In the court's opinion, “[t]he fourth item in a list of ‘notices’ about marginally important membership information, on the reverse of a renewal dues statement is not the sort of place one would ordinarily expect to find an agreement to give up the right to a jury trial and arbitrate disputes.” “The context of a renewal dues notice would not alert an ACBL member that he or she was agreeing to anything, much less to arbitrate any future dispute with the ACBL. A renewal dues notice does not look like a contract. The arbitration term is not called to the attention of the member on the first page, but instead hidden on the reverse of a form in a context where few would be expected to look at the reverse of the form. The principle of knowing consent applies with particular force to provisions for arbitration.”

The ACBL filed a notice of appeal of this ruling on January 9, 2017. The appellate process is likely to take some time.  While the appeal is pending, you may want to answer some questions or share your own opinion.  Does this ruling affect the validity of "browsewrap" arbitration agreements such as the one included in BridgeWinner's terms of service? (

(Disclosure.  I'm acquainted through bridge with parties on both sides of this litigation, but my interest in this topic is that of a lawyer who is an ACBL member.) 

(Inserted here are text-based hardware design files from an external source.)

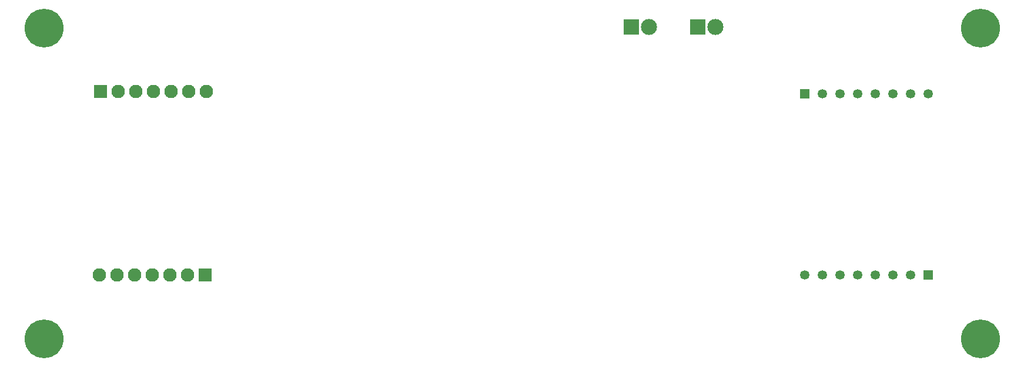
<source format=gbr>
%TF.GenerationSoftware,KiCad,Pcbnew,9.0.2*%
%TF.CreationDate,2025-05-28T14:54:03+02:00*%
%TF.ProjectId,BMS_13,424d535f-3133-42e6-9b69-6361645f7063,rev?*%
%TF.SameCoordinates,Original*%
%TF.FileFunction,Soldermask,Bot*%
%TF.FilePolarity,Negative*%
%FSLAX46Y46*%
G04 Gerber Fmt 4.6, Leading zero omitted, Abs format (unit mm)*
G04 Created by KiCad (PCBNEW 9.0.2) date 2025-05-28 14:54:03*
%MOMM*%
%LPD*%
G01*
G04 APERTURE LIST*
%ADD10R,2.325000X2.325000*%
%ADD11C,2.325000*%
%ADD12C,5.600000*%
%ADD13R,1.350000X1.350000*%
%ADD14C,1.350000*%
%ADD15R,1.950000X1.950000*%
%ADD16C,1.950000*%
G04 APERTURE END LIST*
D10*
%TO.C,J3*%
X163000000Y-68155000D03*
D11*
X165540000Y-68155000D03*
%TD*%
D12*
%TO.C,H4*%
X203700000Y-113200000D03*
%TD*%
D13*
%TO.C,J5*%
X178400000Y-77800000D03*
D14*
X180940000Y-77800000D03*
X183480000Y-77800000D03*
X186020000Y-77800000D03*
X188560000Y-77800000D03*
X191100000Y-77800000D03*
X193640000Y-77800000D03*
X196180000Y-77800000D03*
%TD*%
D12*
%TO.C,H3*%
X203700000Y-68300000D03*
%TD*%
%TO.C,H1*%
X68800000Y-68300000D03*
%TD*%
D13*
%TO.C,J4*%
X196140000Y-104000000D03*
D14*
X193600000Y-104000000D03*
X191060000Y-104000000D03*
X188520000Y-104000000D03*
X185980000Y-104000000D03*
X183440000Y-104000000D03*
X180900000Y-104000000D03*
X178360000Y-104000000D03*
%TD*%
D15*
%TO.C,J6*%
X76930000Y-77500000D03*
D16*
X79470000Y-77500000D03*
X82010000Y-77500000D03*
X84550000Y-77500000D03*
X87090000Y-77500000D03*
X89630000Y-77500000D03*
X92170000Y-77500000D03*
%TD*%
D10*
%TO.C,J1*%
X153460000Y-68155000D03*
D11*
X156000000Y-68155000D03*
%TD*%
D15*
%TO.C,J2*%
X92050000Y-104000000D03*
D16*
X89510000Y-104000000D03*
X86970000Y-104000000D03*
X84430000Y-104000000D03*
X81890000Y-104000000D03*
X79350000Y-104000000D03*
X76810000Y-104000000D03*
%TD*%
D12*
%TO.C,H2*%
X68800000Y-113200000D03*
%TD*%
M02*

</source>
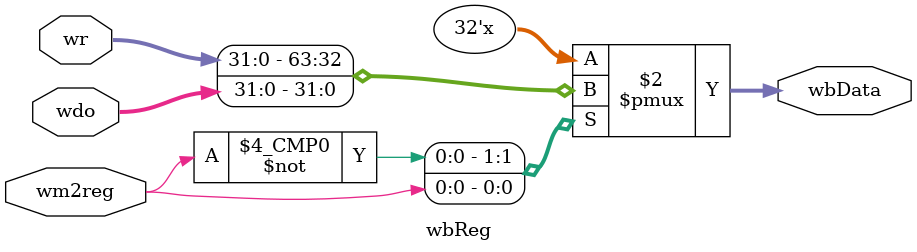
<source format=v>
`timescale 1ns / 1ps


module wbReg(
    input [31:0] wr,
    input [31:0] wdo,
    input wm2reg, 
    output reg [31:0] wbData
    );
    
    always @(*) begin
        case(wm2reg)
            1'b0: wbData <= wr;
            1'b1: wbData <= wdo;
        endcase
    
    end 
    
endmodule

</source>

1. I am an ACBL member and was not aware before this article that I've agreed to binding arbitration with the ACBL.
2. I am an ACBL member and was aware before this article that I've agreed to binding arbitration with the ACBL.
3, Though not an ACBL member, I was aware before this article that all ACBL members are subject to binding arbitration.
4. I am not an ACBL member and I was not aware before this article that all ACBL members are subject to binding arbitration.
5. I don't care whether ACBL members are subject to binding arbitration.